Aim of the exercise: Look in the data below for the line that contains "KANUNİ ATV180 T". Copy that line and the remaining lines exactly.
********
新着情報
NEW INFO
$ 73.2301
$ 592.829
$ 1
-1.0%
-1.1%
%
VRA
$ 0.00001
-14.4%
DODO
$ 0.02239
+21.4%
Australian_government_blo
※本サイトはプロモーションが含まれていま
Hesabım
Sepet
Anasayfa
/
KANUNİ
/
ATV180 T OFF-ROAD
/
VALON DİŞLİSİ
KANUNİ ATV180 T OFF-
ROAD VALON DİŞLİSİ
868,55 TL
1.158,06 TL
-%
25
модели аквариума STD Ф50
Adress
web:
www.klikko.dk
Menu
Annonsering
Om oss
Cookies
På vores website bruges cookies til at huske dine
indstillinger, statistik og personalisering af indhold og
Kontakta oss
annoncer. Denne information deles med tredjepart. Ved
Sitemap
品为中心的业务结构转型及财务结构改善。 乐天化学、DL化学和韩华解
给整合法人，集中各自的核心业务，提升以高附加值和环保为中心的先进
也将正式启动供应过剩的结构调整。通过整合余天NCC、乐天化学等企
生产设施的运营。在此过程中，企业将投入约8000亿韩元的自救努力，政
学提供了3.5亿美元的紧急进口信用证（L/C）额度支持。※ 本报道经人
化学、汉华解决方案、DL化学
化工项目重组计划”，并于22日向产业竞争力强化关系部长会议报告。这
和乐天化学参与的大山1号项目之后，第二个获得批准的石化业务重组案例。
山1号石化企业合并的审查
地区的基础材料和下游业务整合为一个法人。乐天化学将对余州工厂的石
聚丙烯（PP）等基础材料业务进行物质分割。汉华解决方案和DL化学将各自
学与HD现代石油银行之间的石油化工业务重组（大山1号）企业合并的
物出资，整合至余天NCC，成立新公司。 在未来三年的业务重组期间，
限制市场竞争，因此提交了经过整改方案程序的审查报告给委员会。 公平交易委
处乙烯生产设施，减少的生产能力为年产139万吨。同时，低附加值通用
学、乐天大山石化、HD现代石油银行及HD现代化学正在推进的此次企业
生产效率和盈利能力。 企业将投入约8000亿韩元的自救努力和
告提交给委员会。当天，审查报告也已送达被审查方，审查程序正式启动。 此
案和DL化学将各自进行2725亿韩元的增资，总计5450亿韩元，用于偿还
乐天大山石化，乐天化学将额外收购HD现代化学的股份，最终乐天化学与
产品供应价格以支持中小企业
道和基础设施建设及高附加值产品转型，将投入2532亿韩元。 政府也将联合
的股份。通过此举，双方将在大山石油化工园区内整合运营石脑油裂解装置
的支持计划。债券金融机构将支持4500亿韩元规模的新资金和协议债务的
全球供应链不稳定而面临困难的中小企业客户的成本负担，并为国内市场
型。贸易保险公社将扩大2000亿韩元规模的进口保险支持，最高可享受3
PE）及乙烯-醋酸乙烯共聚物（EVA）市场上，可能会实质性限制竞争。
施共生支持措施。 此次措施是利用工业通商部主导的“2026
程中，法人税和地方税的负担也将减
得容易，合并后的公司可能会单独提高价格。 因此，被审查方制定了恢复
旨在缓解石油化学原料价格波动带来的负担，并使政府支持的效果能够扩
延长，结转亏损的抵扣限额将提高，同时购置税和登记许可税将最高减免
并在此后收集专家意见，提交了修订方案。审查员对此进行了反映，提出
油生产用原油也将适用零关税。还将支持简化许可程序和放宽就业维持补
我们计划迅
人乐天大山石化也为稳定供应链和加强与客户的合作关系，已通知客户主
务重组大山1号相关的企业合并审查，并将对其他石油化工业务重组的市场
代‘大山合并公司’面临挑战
********
Reply:
KANUNİ ATV180 T OFF-
ROAD VALON DİŞLİSİ
868,55 TL
1.158,06 TL
-%
25
модели аквариума STD Ф50
Adress
web:
www.klikko.dk
Menu
Annonsering
Om oss
Cookies
På vores website bruges cookies til at huske dine
indstillinger, statistik og personalisering af indhold og
Kontakta oss
annoncer. Denne information deles med tredjepart. Ved
Sitemap
品为中心的业务结构转型及财务结构改善。 乐天化学、DL化学和韩华解
给整合法人，集中各自的核心业务，提升以高附加值和环保为中心的先进
也将正式启动供应过剩的结构调整。通过整合余天NCC、乐天化学等企
生产设施的运营。在此过程中，企业将投入约8000亿韩元的自救努力，政
学提供了3.5亿美元的紧急进口信用证（L/C）额度支持。※ 本报道经人
化学、汉华解决方案、DL化学
化工项目重组计划”，并于22日向产业竞争力强化关系部长会议报告。这
和乐天化学参与的大山1号项目之后，第二个获得批准的石化业务重组案例。
山1号石化企业合并的审查
地区的基础材料和下游业务整合为一个法人。乐天化学将对余州工厂的石
聚丙烯（PP）等基础材料业务进行物质分割。汉华解决方案和DL化学将各自
学与HD现代石油银行之间的石油化工业务重组（大山1号）企业合并的
物出资，整合至余天NCC，成立新公司。 在未来三年的业务重组期间，
限制市场竞争，因此提交了经过整改方案程序的审查报告给委员会。 公平交易委
处乙烯生产设施，减少的生产能力为年产139万吨。同时，低附加值通用
学、乐天大山石化、HD现代石油银行及HD现代化学正在推进的此次企业
生产效率和盈利能力。 企业将投入约8000亿韩元的自救努力和
告提交给委员会。当天，审查报告也已送达被审查方，审查程序正式启动。 此
案和DL化学将各自进行2725亿韩元的增资，总计5450亿韩元，用于偿还
乐天大山石化，乐天化学将额外收购HD现代化学的股份，最终乐天化学与
产品供应价格以支持中小企业
道和基础设施建设及高附加值产品转型，将投入2532亿韩元。 政府也将联合
的股份。通过此举，双方将在大山石油化工园区内整合运营石脑油裂解装置
的支持计划。债券金融机构将支持4500亿韩元规模的新资金和协议债务的
全球供应链不稳定而面临困难的中小企业客户的成本负担，并为国内市场
型。贸易保险公社将扩大2000亿韩元规模的进口保险支持，最高可享受3
PE）及乙烯-醋酸乙烯共聚物（EVA）市场上，可能会实质性限制竞争。
施共生支持措施。 此次措施是利用工业通商部主导的“2026
程中，法人税和地方税的负担也将减
得容易，合并后的公司可能会单独提高价格。 因此，被审查方制定了恢复
旨在缓解石油化学原料价格波动带来的负担，并使政府支持的效果能够扩
延长，结转亏损的抵扣限额将提高，同时购置税和登记许可税将最高减免
并在此后收集专家意见，提交了修订方案。审查员对此进行了反映，提出
油生产用原油也将适用零关税。还将支持简化许可程序和放宽就业维持补
我们计划迅
人乐天大山石化也为稳定供应链和加强与客户的合作关系，已通知客户主
务重组大山1号相关的企业合并审查，并将对其他石油化工业务重组的市场
代‘大山合并公司’面临挑战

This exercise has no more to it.